Быков: Я вот думаю, есть известная история, как искали того комбата, который запечатлен на знаменитом снимке фронтового корреспондента. Это комбат с пистолетом. Есть три возможных кандидатуры, и ни одна из них по всем параметрам не проходит. Получается, что это как бы ангел войны, который слетел туда, его запечатлели, и потом он исчез бесследно. Вот снять фильм о том, как его ищут. Находят одну семью, которая живет в нищете и не знает, где он похоронен, как находят другую семью, которая считает его убитым и знает его историю, и третью, для которой он вообще без вести пропавший. Вот об этом снять картину. Его искали 10 лет.

Фельгенгауэр: У меня вопрос к Евгению Стычкину про героев. Герой, на которого можно смотреть и который может воспитать. Такой герой вообще есть, есть запрос на него?
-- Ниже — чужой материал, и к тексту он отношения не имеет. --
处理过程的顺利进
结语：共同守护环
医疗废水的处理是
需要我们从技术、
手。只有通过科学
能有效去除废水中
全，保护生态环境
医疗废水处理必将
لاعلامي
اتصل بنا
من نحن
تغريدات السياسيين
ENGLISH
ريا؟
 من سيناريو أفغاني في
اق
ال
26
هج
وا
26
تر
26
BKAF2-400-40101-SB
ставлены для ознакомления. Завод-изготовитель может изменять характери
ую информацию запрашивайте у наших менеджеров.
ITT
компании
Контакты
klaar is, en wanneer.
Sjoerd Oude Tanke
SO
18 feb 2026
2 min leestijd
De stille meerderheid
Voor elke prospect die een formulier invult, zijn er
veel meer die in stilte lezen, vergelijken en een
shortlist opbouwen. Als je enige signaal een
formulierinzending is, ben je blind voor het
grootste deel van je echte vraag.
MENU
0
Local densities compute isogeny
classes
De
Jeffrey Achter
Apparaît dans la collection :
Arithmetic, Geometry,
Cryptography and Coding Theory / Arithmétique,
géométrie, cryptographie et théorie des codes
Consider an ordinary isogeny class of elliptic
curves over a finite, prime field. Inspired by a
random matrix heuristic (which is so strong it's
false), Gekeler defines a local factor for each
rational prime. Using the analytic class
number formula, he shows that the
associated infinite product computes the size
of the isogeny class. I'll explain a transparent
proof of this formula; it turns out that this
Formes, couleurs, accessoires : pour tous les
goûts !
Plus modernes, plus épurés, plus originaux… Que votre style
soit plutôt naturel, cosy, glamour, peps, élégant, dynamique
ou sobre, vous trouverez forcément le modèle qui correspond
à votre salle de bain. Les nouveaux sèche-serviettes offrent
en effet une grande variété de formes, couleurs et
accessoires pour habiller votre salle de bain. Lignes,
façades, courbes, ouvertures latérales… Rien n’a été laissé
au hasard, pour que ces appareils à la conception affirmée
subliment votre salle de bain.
Стычкин: Я думаю, конечно, есть на него запрос и всегда есть запрос. Другое дело, что отсутствие идеи, желания сделать кинематограф идейным, отсутствие страстного желания рассказать конкретную историю, правда. Признать правда и ее рассказать, и бороться за то, чтобы они была услышана, увидена такой, какой ты ее видишь. Этого почти нет. Думают о том, чтобы фильм был выгодным, прокатным, и это нормально. Но при этом должно быть желание рассказать какую-то историю, и тогда из этого желания рождается герой, который, может быть, единственный для этой истории подходящий.

Ахеджакова: Вы меня сейчас за больное задели. Последние годы советской власти нас мучали положительным героем. Я в стольких была залах, где кто только не председательствовал, и из нас вытаскивали этого положительного героя. Как мы его ненавидели. Я по сей день ненавижу положительного героя. Это признак вранья.

Белый: Проблема в страхе, в генетическом русском страхе перед царем-батюшкой, перед тюрьмой, он впитан настолько, что сейчас он дает плоды. Люди боятся говорить правду, и говоря о воспитании, нужно и можно воспитать патриотизм. Канал ДОЖДЬ – это ребенок, он задал вопрос. Ребенок задает вопрос, ему нужно сказать, что такое любить родину.

Быков: Вообще тот, кто громче всех кричит о любви к матери, тот ее явно дома бьет и по ночам обирает.

Ахеджакова: У Довлатова фраза есть: «Любить публично – скотство».

Серебренников: Вас не закроют. Страх – все это правда, но есть слабая надежда, что эти большие дяди с большими деньгами… Мы же в капитализме живем. Все-таки это медиаресурс…

Быков: Как в анекдоте про кабанчика: убить не убили, но отмутузили страшно.

Серебренников: Да, помутузят, но вас не закроют, вы будете работать. Главное - не поддайтесь этому генетическому страху, перестаньте извиняться и каждый раз просчитывать ходы. Если вы будете искренни в ваших даже самых дурацких вопросах и в вашем непрофессионализме, ну и отлично.